» MATERIAL PROVIDED:
= = =
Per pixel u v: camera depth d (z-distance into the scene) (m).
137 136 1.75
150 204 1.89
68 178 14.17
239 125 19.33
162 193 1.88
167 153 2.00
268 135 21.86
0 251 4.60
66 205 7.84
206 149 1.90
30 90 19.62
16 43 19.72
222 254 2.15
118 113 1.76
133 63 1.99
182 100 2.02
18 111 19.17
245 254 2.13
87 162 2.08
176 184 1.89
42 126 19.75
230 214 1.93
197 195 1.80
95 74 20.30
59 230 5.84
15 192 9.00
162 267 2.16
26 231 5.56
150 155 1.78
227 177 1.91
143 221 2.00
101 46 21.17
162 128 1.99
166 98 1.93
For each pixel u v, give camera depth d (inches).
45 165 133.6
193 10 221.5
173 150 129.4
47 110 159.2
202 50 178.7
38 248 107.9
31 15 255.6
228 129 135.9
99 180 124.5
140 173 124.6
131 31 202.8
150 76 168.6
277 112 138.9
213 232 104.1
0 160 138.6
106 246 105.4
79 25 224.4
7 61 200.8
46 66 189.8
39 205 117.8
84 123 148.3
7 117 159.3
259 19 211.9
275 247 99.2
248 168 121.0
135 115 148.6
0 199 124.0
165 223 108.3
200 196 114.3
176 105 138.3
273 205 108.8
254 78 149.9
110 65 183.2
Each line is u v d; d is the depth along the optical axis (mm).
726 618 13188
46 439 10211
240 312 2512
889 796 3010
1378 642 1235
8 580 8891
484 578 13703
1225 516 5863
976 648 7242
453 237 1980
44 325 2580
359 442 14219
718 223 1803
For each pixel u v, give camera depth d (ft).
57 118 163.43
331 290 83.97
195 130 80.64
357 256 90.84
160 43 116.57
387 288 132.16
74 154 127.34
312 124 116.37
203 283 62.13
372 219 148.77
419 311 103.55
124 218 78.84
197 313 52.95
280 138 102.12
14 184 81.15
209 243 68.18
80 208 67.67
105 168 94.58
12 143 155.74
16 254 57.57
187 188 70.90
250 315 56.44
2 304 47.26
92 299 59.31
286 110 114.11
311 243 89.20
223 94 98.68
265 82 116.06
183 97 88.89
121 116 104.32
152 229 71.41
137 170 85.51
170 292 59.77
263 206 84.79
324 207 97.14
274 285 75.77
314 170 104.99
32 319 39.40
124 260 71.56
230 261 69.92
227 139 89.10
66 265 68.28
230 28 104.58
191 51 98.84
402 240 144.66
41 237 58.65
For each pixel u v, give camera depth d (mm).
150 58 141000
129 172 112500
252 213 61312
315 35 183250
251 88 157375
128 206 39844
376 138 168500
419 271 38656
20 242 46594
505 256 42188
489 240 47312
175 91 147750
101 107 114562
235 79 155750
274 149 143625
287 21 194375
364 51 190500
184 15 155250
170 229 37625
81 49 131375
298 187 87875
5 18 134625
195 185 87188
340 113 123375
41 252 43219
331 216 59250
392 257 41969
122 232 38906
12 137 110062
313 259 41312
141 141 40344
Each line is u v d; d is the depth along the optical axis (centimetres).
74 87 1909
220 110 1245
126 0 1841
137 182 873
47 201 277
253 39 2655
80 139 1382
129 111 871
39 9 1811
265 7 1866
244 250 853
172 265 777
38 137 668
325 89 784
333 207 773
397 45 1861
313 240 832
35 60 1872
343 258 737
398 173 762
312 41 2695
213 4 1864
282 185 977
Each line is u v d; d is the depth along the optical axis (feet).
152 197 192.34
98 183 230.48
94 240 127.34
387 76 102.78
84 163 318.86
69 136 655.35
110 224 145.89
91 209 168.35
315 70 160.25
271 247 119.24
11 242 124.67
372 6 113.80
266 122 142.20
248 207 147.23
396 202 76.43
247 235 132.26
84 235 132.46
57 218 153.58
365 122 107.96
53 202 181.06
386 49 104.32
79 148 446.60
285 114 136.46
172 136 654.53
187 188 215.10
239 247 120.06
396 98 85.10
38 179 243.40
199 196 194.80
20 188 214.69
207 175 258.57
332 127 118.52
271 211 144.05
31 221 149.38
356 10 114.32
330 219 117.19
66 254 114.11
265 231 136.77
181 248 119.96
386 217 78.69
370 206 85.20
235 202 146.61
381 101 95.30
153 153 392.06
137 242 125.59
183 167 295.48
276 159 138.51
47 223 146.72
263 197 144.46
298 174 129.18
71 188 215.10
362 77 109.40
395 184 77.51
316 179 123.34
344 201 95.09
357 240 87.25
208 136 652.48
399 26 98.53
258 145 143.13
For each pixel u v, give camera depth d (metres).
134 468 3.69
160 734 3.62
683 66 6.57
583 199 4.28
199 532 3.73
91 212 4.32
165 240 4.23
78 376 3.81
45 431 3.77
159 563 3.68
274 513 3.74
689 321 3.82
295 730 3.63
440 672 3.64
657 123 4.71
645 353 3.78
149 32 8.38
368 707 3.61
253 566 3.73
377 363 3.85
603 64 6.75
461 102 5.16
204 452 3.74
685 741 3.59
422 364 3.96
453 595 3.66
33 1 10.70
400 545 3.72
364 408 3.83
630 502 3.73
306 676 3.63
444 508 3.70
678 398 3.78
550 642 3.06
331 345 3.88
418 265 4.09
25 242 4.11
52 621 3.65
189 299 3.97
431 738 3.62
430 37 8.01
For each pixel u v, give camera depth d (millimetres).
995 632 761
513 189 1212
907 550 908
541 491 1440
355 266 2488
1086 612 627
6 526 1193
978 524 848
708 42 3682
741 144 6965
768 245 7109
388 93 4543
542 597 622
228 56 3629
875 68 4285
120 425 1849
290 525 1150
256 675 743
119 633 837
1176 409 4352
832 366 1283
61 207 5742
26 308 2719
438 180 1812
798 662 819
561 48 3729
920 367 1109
= = =
Return all of the entries exactly as written.

» FINAL ANSWER:
Per pixel u v: camera depth d (z-distance into the scene) (m).
137 136 1.75
150 204 1.89
68 178 14.17
239 125 19.33
162 193 1.88
167 153 2.00
268 135 21.86
0 251 4.60
66 205 7.84
206 149 1.90
30 90 19.62
16 43 19.72
222 254 2.15
118 113 1.76
133 63 1.99
182 100 2.02
18 111 19.17
245 254 2.13
87 162 2.08
176 184 1.89
42 126 19.75
230 214 1.93
197 195 1.80
95 74 20.30
59 230 5.84
15 192 9.00
162 267 2.16
26 231 5.56
150 155 1.78
227 177 1.91
143 221 2.00
101 46 21.17
162 128 1.99
166 98 1.93
For each pixel u v, give camera depth d (inches).
45 165 133.6
193 10 221.5
173 150 129.4
47 110 159.2
202 50 178.7
38 248 107.9
31 15 255.6
228 129 135.9
99 180 124.5
140 173 124.6
131 31 202.8
150 76 168.6
277 112 138.9
213 232 104.1
0 160 138.6
106 246 105.4
79 25 224.4
7 61 200.8
46 66 189.8
39 205 117.8
84 123 148.3
7 117 159.3
259 19 211.9
275 247 99.2
248 168 121.0
135 115 148.6
0 199 124.0
165 223 108.3
200 196 114.3
176 105 138.3
273 205 108.8
254 78 149.9
110 65 183.2
Each line is u v d; d is the depth along the optical axis (mm).
726 618 13188
46 439 10211
240 312 2512
889 796 3010
1378 642 1235
8 580 8891
484 578 13703
1225 516 5863
976 648 7242
453 237 1980
44 325 2580
359 442 14219
718 223 1803
For each pixel u v, give camera depth d (ft).
57 118 163.43
331 290 83.97
195 130 80.64
357 256 90.84
160 43 116.57
387 288 132.16
74 154 127.34
312 124 116.37
203 283 62.13
372 219 148.77
419 311 103.55
124 218 78.84
197 313 52.95
280 138 102.12
14 184 81.15
209 243 68.18
80 208 67.67
105 168 94.58
12 143 155.74
16 254 57.57
187 188 70.90
250 315 56.44
2 304 47.26
92 299 59.31
286 110 114.11
311 243 89.20
223 94 98.68
265 82 116.06
183 97 88.89
121 116 104.32
152 229 71.41
137 170 85.51
170 292 59.77
263 206 84.79
324 207 97.14
274 285 75.77
314 170 104.99
32 319 39.40
124 260 71.56
230 261 69.92
227 139 89.10
66 265 68.28
230 28 104.58
191 51 98.84
402 240 144.66
41 237 58.65
For each pixel u v, give camera depth d (mm).
150 58 141000
129 172 112500
252 213 61312
315 35 183250
251 88 157375
128 206 39844
376 138 168500
419 271 38656
20 242 46594
505 256 42188
489 240 47312
175 91 147750
101 107 114562
235 79 155750
274 149 143625
287 21 194375
364 51 190500
184 15 155250
170 229 37625
81 49 131375
298 187 87875
5 18 134625
195 185 87188
340 113 123375
41 252 43219
331 216 59250
392 257 41969
122 232 38906
12 137 110062
313 259 41312
141 141 40344
Each line is u v d; d is the depth along the optical axis (centimetres).
74 87 1909
220 110 1245
126 0 1841
137 182 873
47 201 277
253 39 2655
80 139 1382
129 111 871
39 9 1811
265 7 1866
244 250 853
172 265 777
38 137 668
325 89 784
333 207 773
397 45 1861
313 240 832
35 60 1872
343 258 737
398 173 762
312 41 2695
213 4 1864
282 185 977
Each line is u v d; d is the depth along the optical axis (feet).
152 197 192.34
98 183 230.48
94 240 127.34
387 76 102.78
84 163 318.86
69 136 655.35
110 224 145.89
91 209 168.35
315 70 160.25
271 247 119.24
11 242 124.67
372 6 113.80
266 122 142.20
248 207 147.23
396 202 76.43
247 235 132.26
84 235 132.46
57 218 153.58
365 122 107.96
53 202 181.06
386 49 104.32
79 148 446.60
285 114 136.46
172 136 654.53
187 188 215.10
239 247 120.06
396 98 85.10
38 179 243.40
199 196 194.80
20 188 214.69
207 175 258.57
332 127 118.52
271 211 144.05
31 221 149.38
356 10 114.32
330 219 117.19
66 254 114.11
265 231 136.77
181 248 119.96
386 217 78.69
370 206 85.20
235 202 146.61
381 101 95.30
153 153 392.06
137 242 125.59
183 167 295.48
276 159 138.51
47 223 146.72
263 197 144.46
298 174 129.18
71 188 215.10
362 77 109.40
395 184 77.51
316 179 123.34
344 201 95.09
357 240 87.25
208 136 652.48
399 26 98.53
258 145 143.13
For each pixel u v, give camera depth d (metres).
134 468 3.69
160 734 3.62
683 66 6.57
583 199 4.28
199 532 3.73
91 212 4.32
165 240 4.23
78 376 3.81
45 431 3.77
159 563 3.68
274 513 3.74
689 321 3.82
295 730 3.63
440 672 3.64
657 123 4.71
645 353 3.78
149 32 8.38
368 707 3.61
253 566 3.73
377 363 3.85
603 64 6.75
461 102 5.16
204 452 3.74
685 741 3.59
422 364 3.96
453 595 3.66
33 1 10.70
400 545 3.72
364 408 3.83
630 502 3.73
306 676 3.63
444 508 3.70
678 398 3.78
550 642 3.06
331 345 3.88
418 265 4.09
25 242 4.11
52 621 3.65
189 299 3.97
431 738 3.62
430 37 8.01
For each pixel u v, give camera depth d (millimetres).
995 632 761
513 189 1212
907 550 908
541 491 1440
355 266 2488
1086 612 627
6 526 1193
978 524 848
708 42 3682
741 144 6965
768 245 7109
388 93 4543
542 597 622
228 56 3629
875 68 4285
120 425 1849
290 525 1150
256 675 743
119 633 837
1176 409 4352
832 366 1283
61 207 5742
26 308 2719
438 180 1812
798 662 819
561 48 3729
920 367 1109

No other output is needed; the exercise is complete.